Port Mongo Double IPA; $14/16oz 4 pack, 98 points. This offers a lively combination of key flavors in a manageable high alcohol package. Clear and bronze in color, it has a classic biscuit malt backbone and threads of pine hops that evolve to a pleasing herbal bitterness that emerges midpalate and eventually gives way to a soft clementine finish.
Pure Project Double Dust Double India Pale Ale; $23/ 16oz 4 pack, 97 points. This is brewed with a ridiculous amount of juicy hops, throttled by a high alcohol content. Hazy yellow with a big, pillowy head, it offers swirls of citrus zest and fermented pineapple in the glass, with orange rind and more tropical fruit flavors adding to the mix. This is an IPA for when you throw your cares to the wind and go all in on haze.
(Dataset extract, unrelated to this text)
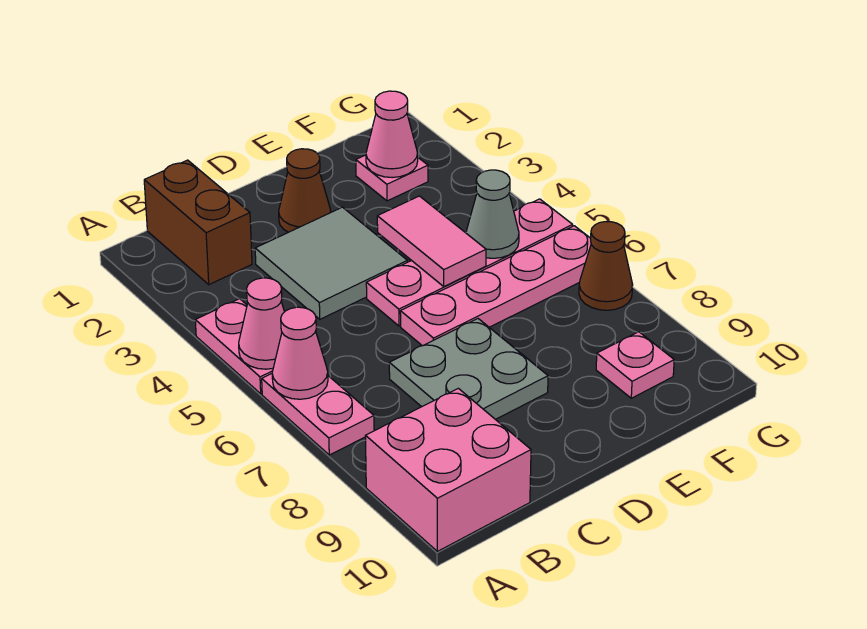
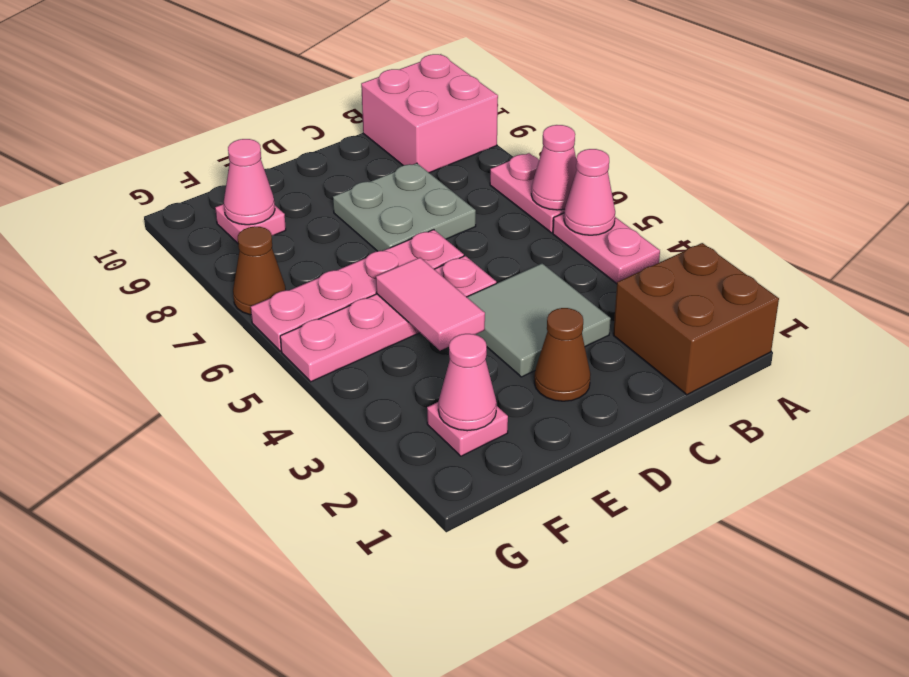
brown brick B1:B2 level 1 -> brown brick A1:B2 level 1
grey cone F5 level 2 -> none
none -> pink cone F9 level 2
SweetWater Trainwreck Hazy Double IPA; $12/ 12oz 6 pack, 97 points. Brewed with extracted terpenes, this IPA is working to bridge the gap between beer and cannabis, and it does so quite well. Dank aromas of pungent pine needles, it has a soft body that carries a sweet candied citrus flavor, with a prick of bitterness converging on the dry finish. There is a lot to unpack in this beer and emptying a glass is a fun mental exercise herbal, oily aromas.
Drowned Lands Spring Terra Double IPA; $20/16oz 4 pack, 97 points. Pale and bright straw in color, this offers pleasing aromas of lemon curd and spun confectioner’s sugar. Sip after sip, it comes across as light and airy despite the amped up alcohol. It’s like a warm ray of sunlight that lands on an otherwise nippy spring day.
Parish Ghost in the Machine Ale; $14/12oz 4 pack, 97 points. It takes some time for this hazy, pineapple-juice cocktail of a beer to truly reveal itself. It is bursting with fruit notes of mango and papaya, layered with orange peel and tangerine on the earthy wheat body. The hop bitterness grows as the glass empties, but it is such a slow process that the nature of the hops never overpowers.
Mad Fritz The Eagle’s Nest Double India Pale Ale; $32/750ml, 96 points. This starts with an assertive orange hop profile that is given a rustic flair thanks to French oak aging. The citrus flavors follow through to the palate, weaving in some sticky sap notes and just a hint of bitterness on the end. Its alcohol content is well hidden among its sweet malt backbone.
Stone Viking Space Probe Double IPA; $19/12oz 6 pack, 96 points. There seems to be a fascination with the heavens by brewers these days, and this beer is right in trend. Starting with aromas of coconut and guava, these tones mingle on the juicy palate, with a spicy pineapple zing on the finish.
Tröegs Nimble Giant; $14/16oz 4 pack, 96 points. Clear and golden in color, at first this beer reveals itself to be light and refreshing, but then the alcohol content kicks in. It offers flavors of orange, tangerine and a slight dusting of plum, with a light bitterness on an otherwise dry finish. This annual release from the brewery is just right to start and end a proper evening of beer drinking.
Wallenpaupack Lake Haze #10 Hazy Doulbe IPA; $18/16oz 4 pack, 96 points. Brewed with Sultana, Sabro and Trident hops, this kicks off with aromas of lime and orange zest. It has a soft and pillowy body, with subtle layers of tropical fruit, coconut and vanilla. A cold can of this is downright refreshing on a boiling hot day.
Reuben’s Triple Crush Hazy India Pale Ale; $20/16oz 4 pack, 96 points. This is smooth and tangy in tart lime and lychee tones, with a hints of passion fruit and orange popping up. All these tones shine on their own and are spokes that connect to a light-colored yellow hazy body with a full mouthfeel.